If your bank has levied charges against you that you think are unfair, you may have some recourse.
Be aware of your rights
Opening a bank account means that you have entered into a contract with the bank. If you bounce cheques or overdraw your bank account, you have in effect breached that contract, and you can be forced to make repayment. However, the sum you pay has to reflect actual costs and not exceed the damages the bank must support. Penalties, in other words, are not to be applied, only the actual cost of the overdrawn account.
Although you have no right to be excused from legitimate charges, you can try to claim back any excessive charges classified as penalties. Again, that’s anything above and beyond what your overdraft costs the bank. For example, if the bank sends out letters informing customers that they had an overdraft and they charge £20, that’s an example of a penalty that can be challenged. Similarly, being charged excessive fees, like £30 for a bounced cheque when it didn’t cost the bank anything, or imposing large daily fines with interest if you go into overdraft, are also examples of these types of penalties.
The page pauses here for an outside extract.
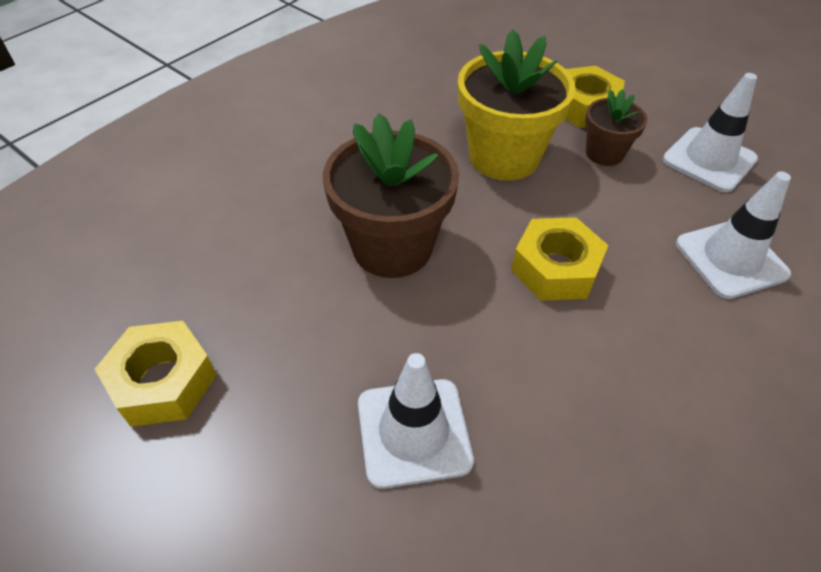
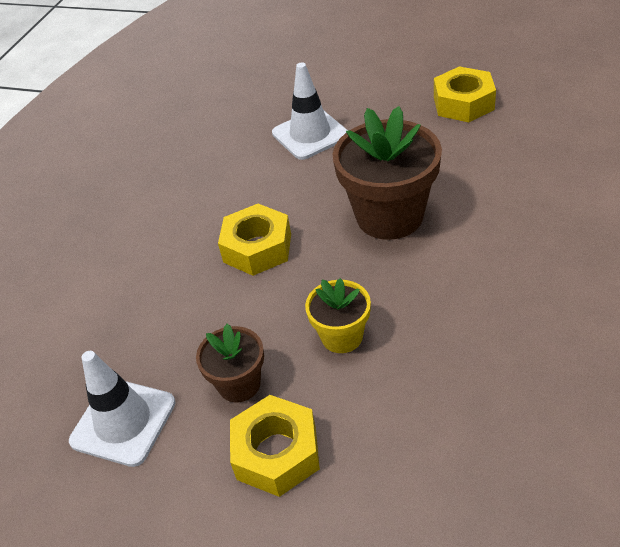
camera: 165 degrees right, 5 degrees down
yellow flower pot [458,29,576,181] -> yellow flower pot [305,278,371,353], size x0.54
white traffic cone [676,171,791,299] -> none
Figure out what you are owed
To determine the amount of your claim, go back into your records and add up any charges that you know are excessive because they are penalties instead of actual costs incurred by the bank as a result of your overdraft.
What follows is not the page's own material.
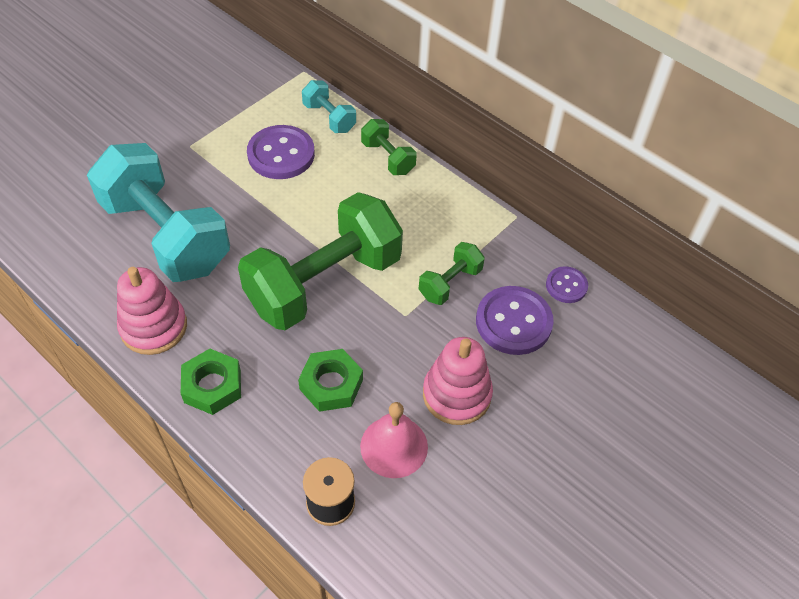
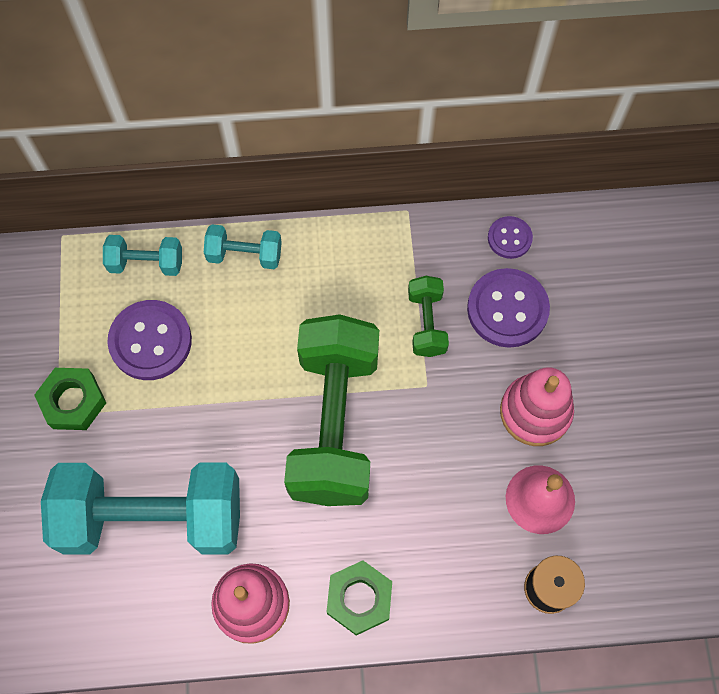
camera: 45 degrees left, 15 degrees up
green nut [298,349,363,412] -> green nut moved to [34,368,106,430]
green dumbbell [361,119,417,175] -> turquoise dumbbell [204,224,282,269]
Write and ask for the money first before you take legal action
Oftentimes, banks will gladly return the money for unfair charges if you simply ask them. This will negate any need for legal action. There are templates available on the Internet for these types of letters, and it’s helpful if you download one instead of trying to write your own. Keep copies of the correspondence and call up a few days later to see if it has been received, noting whom you spoke to, and the date and time you had the conversation.
Send the letter to your local branch and not the head office, because this will ensure that your case is heard in your (technically the defendant) area. Wait two weeks for a reply, and see what happens.
If the bank says it’s going to respond at a later date, make sure you stay on top of it and write and call back after two weeks.
Open up another account
You should know that when some consumers threaten legal action against banks, banks have been closing those accounts in some cases, as a means to intimidate people into dispensing with their claims. It does not always happen, but it can, so you should open up a second account (with another bank) in case your first is closed.
Make a claim
If nothing happens, it’s time to make a claim. You can go through the court system via Money Claims online service, or you can go to your local county court in person.
If the bank ignores you, you win by default after 14 days, or it may simply repay the money. If the bank acknowledges the claim, they have 14 days to enter a defense. If they do nothing further, you win by default and can demand that you get your money back. This is usually what happens, and banks rarely enter a defense. If they do, oftentimes come you’ll still win by default because the bank won’t show up for court. If you get a court date, make sure you visit The Consumer Action Group’s forum, for further information.